## Instructions for the task
Exactly as written, return the entries below, minus any pictures.

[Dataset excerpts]
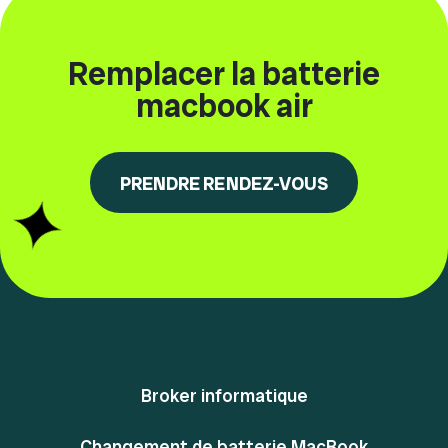
Remplacer la batterie
macbook air
PRENDRE RENDEZ-VOUS
Broker informatique
Changement de batterie MacBook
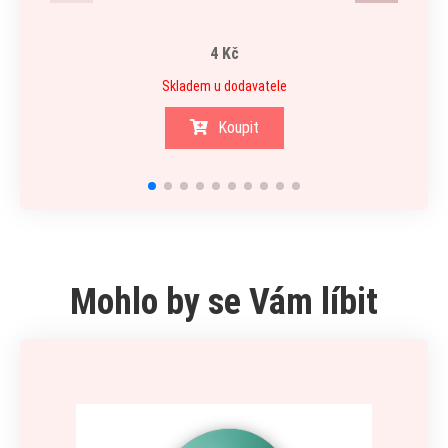
4 Kč
Skladem u dodavatele
Koupit
Mohlo by se Vám líbit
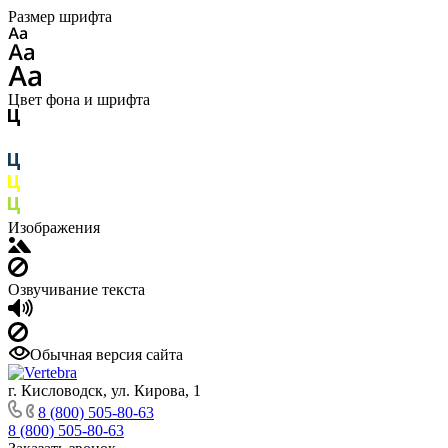
Размер шрифта
Цвет фона и шрифта
Изображения
Озвучивание текста
Обычная версия сайта
г. Кисловодск, ул. Кирова, 1
8 (800) 505-80-63
8 (800) 505-80-63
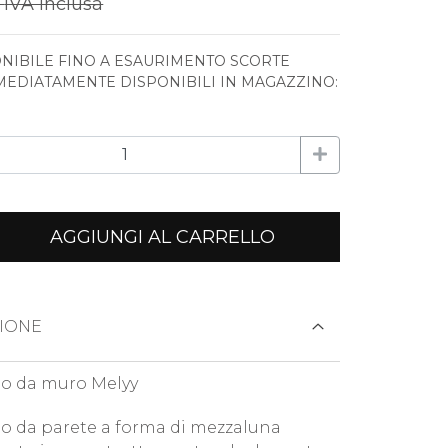
€
IVA inclusa
NIBILE FINO A ESAURIMENTO SCORTE
MEDIATAMENTE DISPONIBILI IN MAGAZZINO:
AGGIUNGI AL CARRELLO
IONE
o da muro Melyy
o da parete a forma di mezzaluna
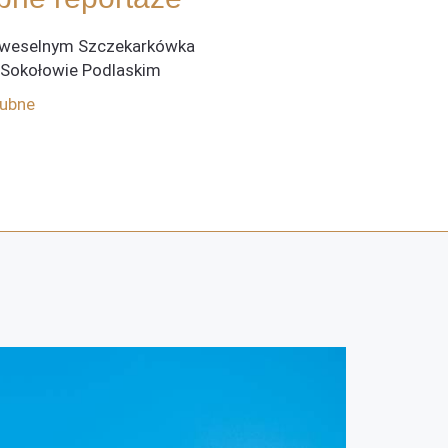
 weselnym Szczekarkówka
 Sokołowie Podlaskim
lubne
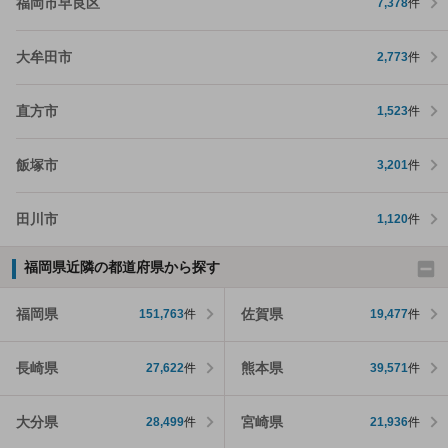
福岡市早良区
7,378
件
大牟田市
2,773
件
直方市
1,523
件
飯塚市
3,201
件
田川市
1,120
件
福岡県近隣の都道府県から探す
福岡県
佐賀県
151,763
件
19,477
件
長崎県
熊本県
27,622
件
39,571
件
大分県
宮崎県
28,499
件
21,936
件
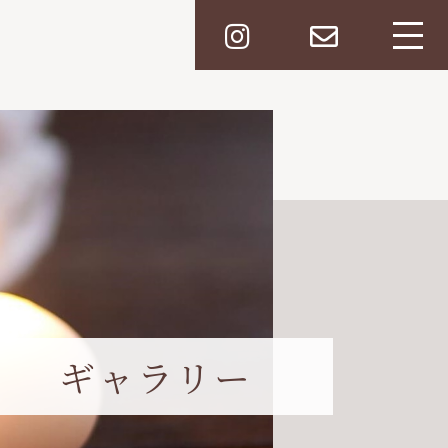
ギャラリー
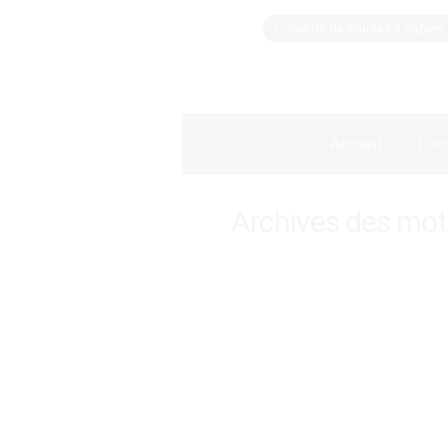
Location de Yourtes à Sables 
Accueil
Loca
Archives des mots
Un rallye pour le t
Une journée entreprise sous 
18 novembre 2013
Laisser un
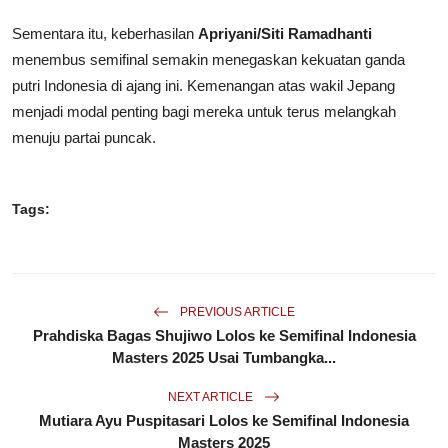
Sementara itu, keberhasilan
Apriyani/Siti Ramadhanti
menembus semifinal semakin menegaskan kekuatan ganda
putri Indonesia di ajang ini. Kemenangan atas wakil Jepang
menjadi modal penting bagi mereka untuk terus melangkah
menuju partai puncak.
Tags:
PREVIOUS ARTICLE
Prahdiska Bagas Shujiwo Lolos ke Semifinal Indonesia
Masters 2025 Usai Tumbangka...
NEXT ARTICLE
Mutiara Ayu Puspitasari Lolos ke Semifinal Indonesia
Masters 2025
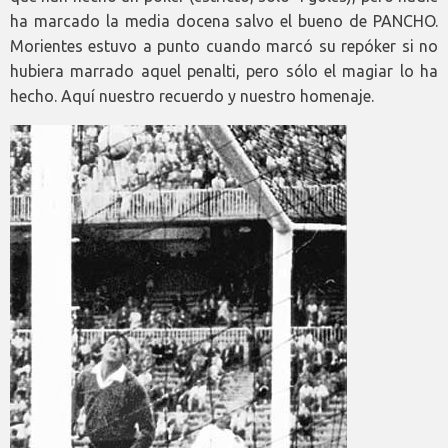
ha marcado la media docena salvo el bueno de PANCHO.
Morientes estuvo a punto cuando marcó su repóker si no
hubiera marrado aquel penalti, pero sólo el magiar lo ha
hecho. Aquí nuestro recuerdo y nuestro homenaje.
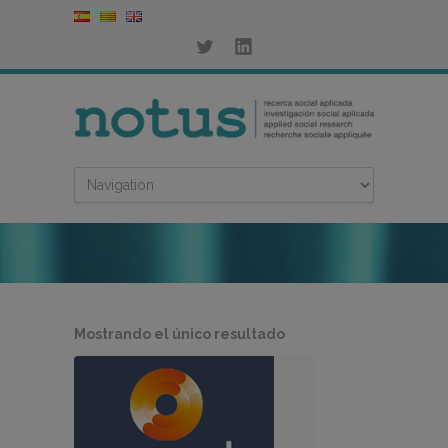
Mostrando el único resultado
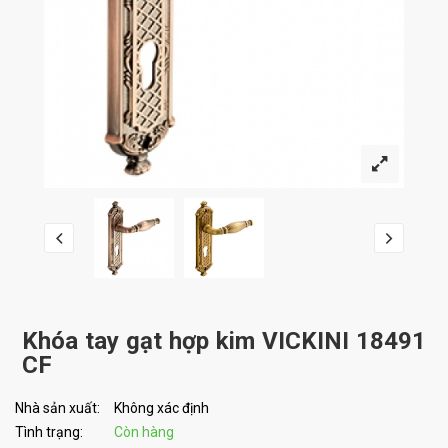
Khóa tay gạt hợp kim VICKINI 18491
CF
Nhà sản xuất:
Không xác định
Tình trạng:
Còn hàng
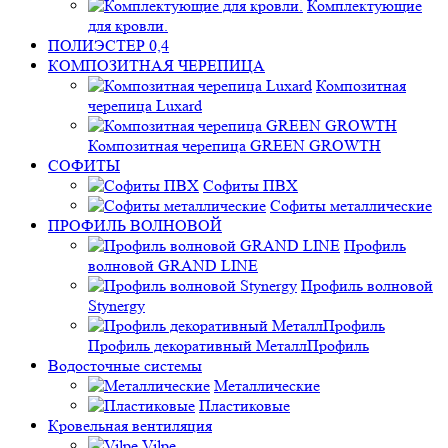
Комплектующие
для кровли.
ПОЛИЭСТЕР 0,4
КОМПОЗИТНАЯ ЧЕРЕПИЦА
Композитная
черепица Luxard
Композитная черепица GREEN GROWTH
СОФИТЫ
Софиты ПВХ
Софиты металлические
ПРОФИЛЬ ВОЛНОВОЙ
Профиль
волновой GRAND LINE
Профиль волновой
Stynergy
Профиль декоративный МеталлПрофиль
Водосточные системы
Металлические
Пластиковые
Кровельная вентиляция
Vilpe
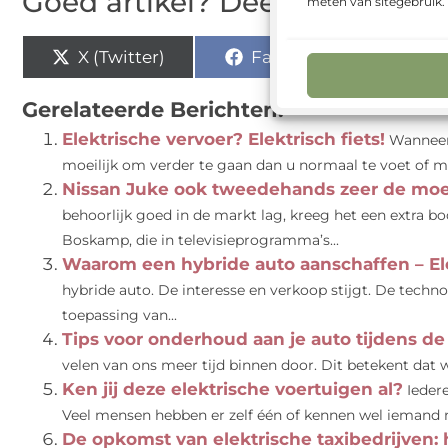
Goed artikel? Deel hem dan o
meten van sitegebruik
X (Twitter)
Facebook
Pi
Gerelateerde Berichten:
Elektrische vervoer? Elektrisch fiets!
Wanneer 
moeilijk om verder te gaan dan u normaal te voet of mi
Nissan Juke ook tweedehands zeer de moe
behoorlijk goed in de markt lag, kreeg het een extra bo
Boskamp, die in televisieprogramma’s...
Waarom een hybride auto aanschaffen – Ele
hybride auto. De interesse en verkoop stijgt. De techn
toepassing van...
Tips voor onderhoud aan je auto tijdens 
velen van ons meer tijd binnen door. Dit betekent dat
Ken jij deze elektrische voertuigen al?
Ieder
Veel mensen hebben er zelf één of kennen wel iemand m
De opkomst van elektrische taxibedrijven:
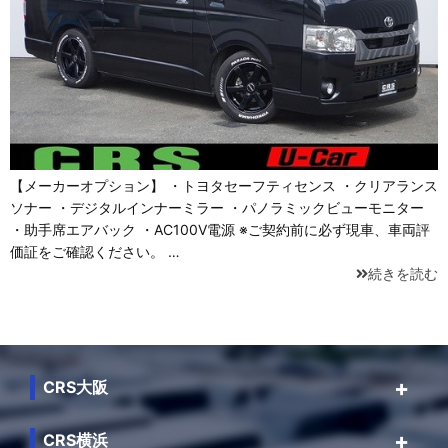
【メーカーオプション】 ・トヨタセーフティセンス ・クリアランス
ソナー ・デジタルインナーミラー ・パノラミックビューモニター
・助手席エアバック ・AC100V電源 ※ご契約前に必ず現車、車両評
価証をご確認ください。 …
続きを読む
CRS大阪
CRS横浜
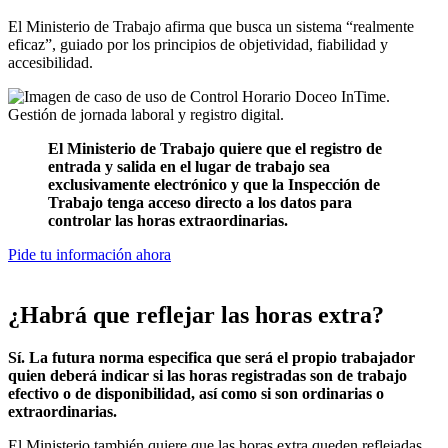
El Ministerio de Trabajo afirma que busca un sistema “realmente
eficaz”, guiado por los principios de objetividad, fiabilidad y
accesibilidad.
El Ministerio de Trabajo quiere que el registro de
entrada y salida en el lugar de trabajo sea
exclusivamente electrónico y que la Inspección de
Trabajo tenga acceso directo a los datos para
controlar las horas extraordinarias.
Pide tu información ahora
¿Habrá que reflejar las horas extra?
Sí. La futura norma especifica que será el propio trabajador
quien deberá indicar si las horas registradas son de trabajo
efectivo o de disponibilidad, así como si son ordinarias o
extraordinarias.
El Ministerio también quiere que las horas extra queden reflejadas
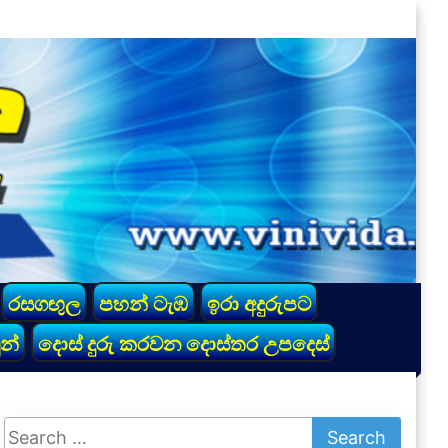
රසගඟුල
පහන් ටැඹ
ඉරා අදුරුපට
න්
දොස් දුරු කරවන දොස්තර උපදෙස්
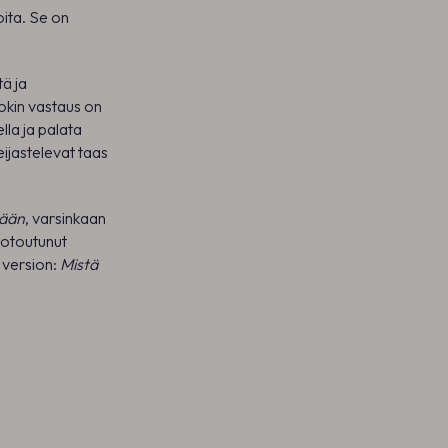
oita. Se on
tä ja
Jokin vastaus on
lla ja palata
ijastelevat taas
tään
, varsinkaan
uotoutunut
 version:
Mistä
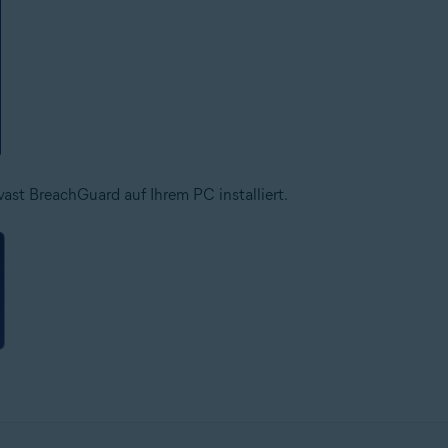
ast BreachGuard auf Ihrem PC installiert.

## Response area
Remplacer la batterie
macbook air
PRENDRE RENDEZ-VOUS
Broker informatique
Changement de batterie MacBook
4 Kč
Skladem u dodavatele
Koupit
Mohlo by se Vám líbit
Размер шрифта
Цвет фона и шрифта
Изображения
Озвучивание текста
Обычная версия сайта
г. Кисловодск, ул. Кирова, 1
8 (800) 505-80-63
8 (800) 505-80-63
€
IVA inclusa
NIBILE FINO A ESAURIMENTO SCORTE
MEDIATAMENTE DISPONIBILI IN MAGAZZINO:
AGGIUNGI AL CARRELLO
IONE
o da muro Melyy
o da parete a forma di mezzaluna
 weselnym Szczekarkówka
 Sokołowie Podlaskim
lubne
福岡市早良区
7,378
件
大牟田市
2,773
件
直方市
1,523
件
飯塚市
3,201
件
田川市
1,120
件
福岡県近隣の都道府県から探す
福岡県
佐賀県
151,763
件
19,477
件
長崎県
熊本県
27,622
件
39,571
件
大分県
宮崎県
28,499
件
21,936
件
ギャラリー
Location de Yourtes à Sables 
Accueil
Loca
Archives des mots
Un rallye pour le t
Une journée entreprise sous 
18 novembre 2013
Laisser un
Sementara itu, keberhasilan
Apriyani/Siti Ramadhanti
menembus semifinal semakin menegaskan kekuatan ganda
putri Indonesia di ajang ini. Kemenangan atas wakil Jepang
menjadi modal penting bagi mereka untuk terus melangkah
menuju partai puncak.
Tags:
PREVIOUS ARTICLE
Prahdiska Bagas Shujiwo Lolos ke Semifinal Indonesia
Masters 2025 Usai Tumbangka...
NEXT ARTICLE
Mutiara Ayu Puspitasari Lolos ke Semifinal Indonesia
Masters 2025
ha marcado la media docena salvo el bueno de PANCHO.
Morientes estuvo a punto cuando marcó su repóker si no
hubiera marrado aquel penalti, pero sólo el magiar lo ha
hecho. Aquí nuestro recuerdo y nuestro homenaje.
Mostrando el único resultado
Khóa tay gạt hợp kim VICKINI 18491
CF
Nhà sản xuất:
Không xác định
Tình trạng:
Còn hàng
Комплектующие
для кровли.
ПОЛИЭСТЕР 0,4
КОМПОЗИТНАЯ ЧЕРЕПИЦА
Композитная
черепица Luxard
Композитная черепица GREEN GROWTH
СОФИТЫ
Софиты ПВХ
Софиты металлические
ПРОФИЛЬ ВОЛНОВОЙ
Профиль
волновой GRAND LINE
Профиль волновой
Stynergy
Профиль декоративный МеталлПрофиль
Водосточные системы
Металлические
Пластиковые
Кровельная вентиляция
Vilpe
Goed artikel? Deel hem dan o
meten van sitegebruik
X (Twitter)
Facebook
Pi
Gerelateerde Berichten:
Elektrische vervoer? Elektrisch fiets!
Wanneer 
moeilijk om verder te gaan dan u normaal te voet of mi
Nissan Juke ook tweedehands zeer de moe
behoorlijk goed in de markt lag, kreeg het een extra bo
Boskamp, die in televisieprogramma’s...
Waarom een hybride auto aanschaffen – Ele
hybride auto. De interesse en verkoop stijgt. De techn
toepassing van...
Tips voor onderhoud aan je auto tijdens 
velen van ons meer tijd binnen door. Dit betekent dat
Ken jij deze elektrische voertuigen al?
Ieder
Veel mensen hebben er zelf één of kennen wel iemand m
De opkomst van elektrische taxibedrijven:
【メーカーオプション】 ・トヨタセーフティセンス ・クリアランス
ソナー ・デジタルインナーミラー ・パノラミックビューモニター
・助手席エアバック ・AC100V電源 ※ご契約前に必ず現車、車両評
価証をご確認ください。 …
続きを読む
CRS大阪
CRS横浜
El Ministerio de Trabajo afirma que busca un sistema “realmente
eficaz”, guiado por los principios de objetividad, fiabilidad y
accesibilidad.
El Ministerio de Trabajo quiere que el registro de
entrada y salida en el lugar de trabajo sea
exclusivamente electrónico y que la Inspección de
Trabajo tenga acceso directo a los datos para
controlar las horas extraordinarias.
Pide tu información ahora
¿Habrá que reflejar las horas extra?
Sí. La futura norma especifica que será el propio trabajador
quien deberá indicar si las horas registradas son de trabajo
efectivo o de disponibilidad, así como si son ordinarias o
extraordinarias.
El Ministerio también quiere que las horas extra queden reflejadas
රසගඟුල
පහන් ටැඹ
ඉරා අදුරුපට
න්
දොස් දුරු කරවන දොස්තර උපදෙස්
oita. Se on
tä ja
Jokin vastaus on
lla ja palata
ijastelevat taas
tään
, varsinkaan
uotoutunut
 version:
Mistä
ast BreachGuard auf Ihrem PC installiert.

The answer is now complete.